Here is the response from my script:

DOMElement Object
(
    [tagName] => img
    [schemaTypeInfo] =>
    [nodeName] => img
    [nodeValue] =>
    [nodeType] => 1
    [parentNode] => (object value omitted)
    [childNodes] => (object value omitted)
    [firstChild] =>
    [lastChild] =>
    [previousSibling] => (object value omitted)
    [attributes] => (object value omitted)
    [ownerDocument] => (object value omitted)
    [namespaceURI] =>
    [prefix] =>
    [localName] => img
    [baseURI] =>
    [textContent] =>
)
string(0) ""

I can't return any attributes form the DomElement... item(0)->getAttribute('src') returns a blank string.

PS. fetch is just my curl function, I am behind a proxy that requires authentication so I didn't bother including the code for that function, file_get_contents would work as a direct replacement.

Finnsk3

/facepalm... I found the issue.

The image doesn't have a source in the original response, javascript is taking the "data-original" attribute and setting that as src.. which is really odd, possibly to stop robots, no idea.
I was inspecting the element in chrome and didn't think to look at the raw html.

Weedpacket

Didn't look at the AUP either.

Finnsk3

Weedpacket;11056475 wrote:
Didn't look at the AUP either.

You obviously didn't read my thread. I have explicit authorisation in writing to crawl their site.
We are a client of theirs, they promised to give us all their metadata as of our licence agreement with them but it was going to take a long time for them to produce the export so I just asked if I could harvest it from their site.

Weedpacket

My apologies; I did read that line and then forgot it.

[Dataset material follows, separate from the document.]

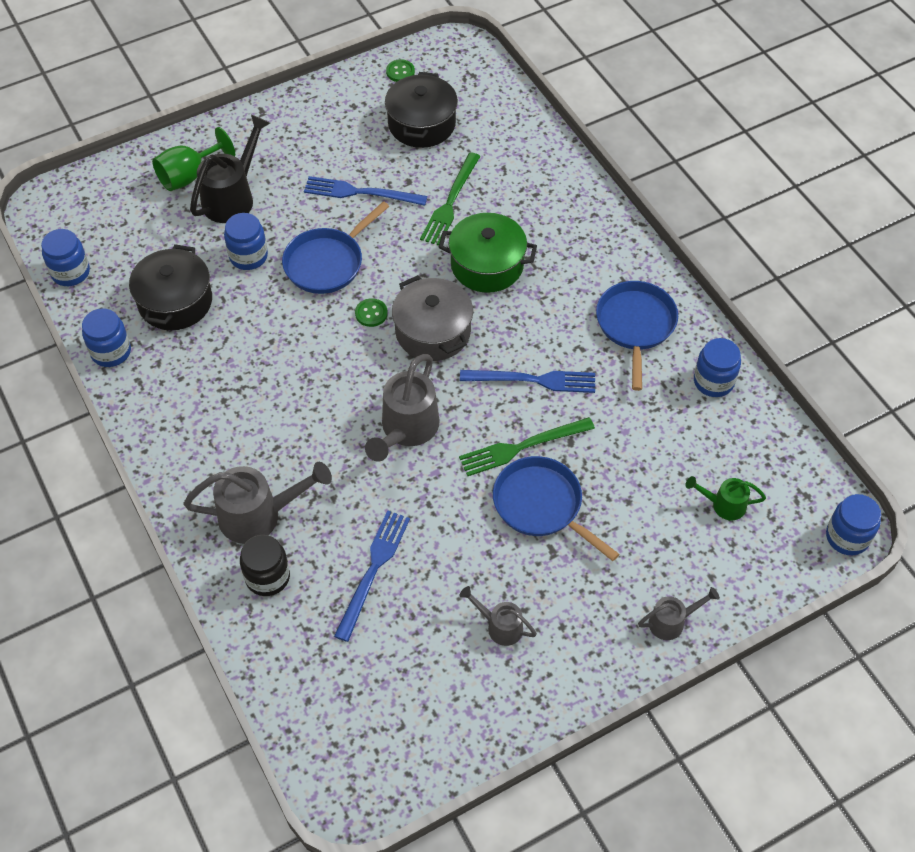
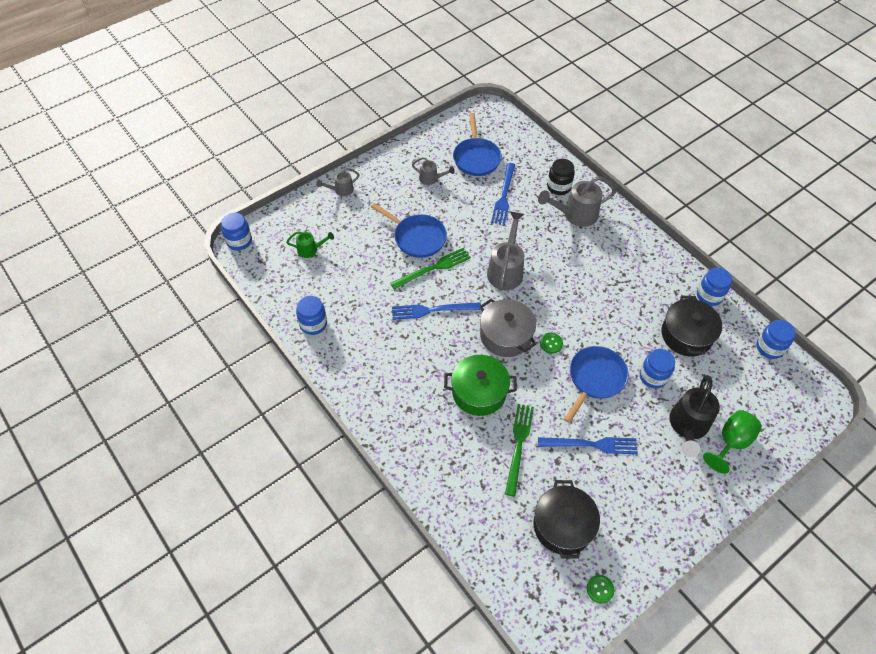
camera: 170 degrees right, 0 degrees up
blue pan [596,281,678,391] -> blue pan moved to [453,113,502,176]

Too many people post screen-scraping questions without having permission.
Having permission and yet having to scrape is odd - no doubt when they were building the site they never anticipated the possibility that a machine-readable version of their information would be useful to someone.
Again, my bad.

Finnsk3

Weedpacket;11056499 wrote:
My apologies; I did read that line and then forgot it. Too many people post screen-scraping questions without having permission.
Having permission and yet having to scrape is odd - no doubt when they were building the site they never anticipated the possibility that a machine-readable version of their information would be useful to someone.
Again, my bad.

No worries,

I have to deal with a lot of subscription services like this and what tends to happen is they get a company to develop their system for them then they maintain it. Organisations like us then say, ok, we want a bulk licence and we want to make all the resources available via our discovery mechanism then the companies go.... ohh... we will have to go back to the development company and get them to write enhancements which can take a long time.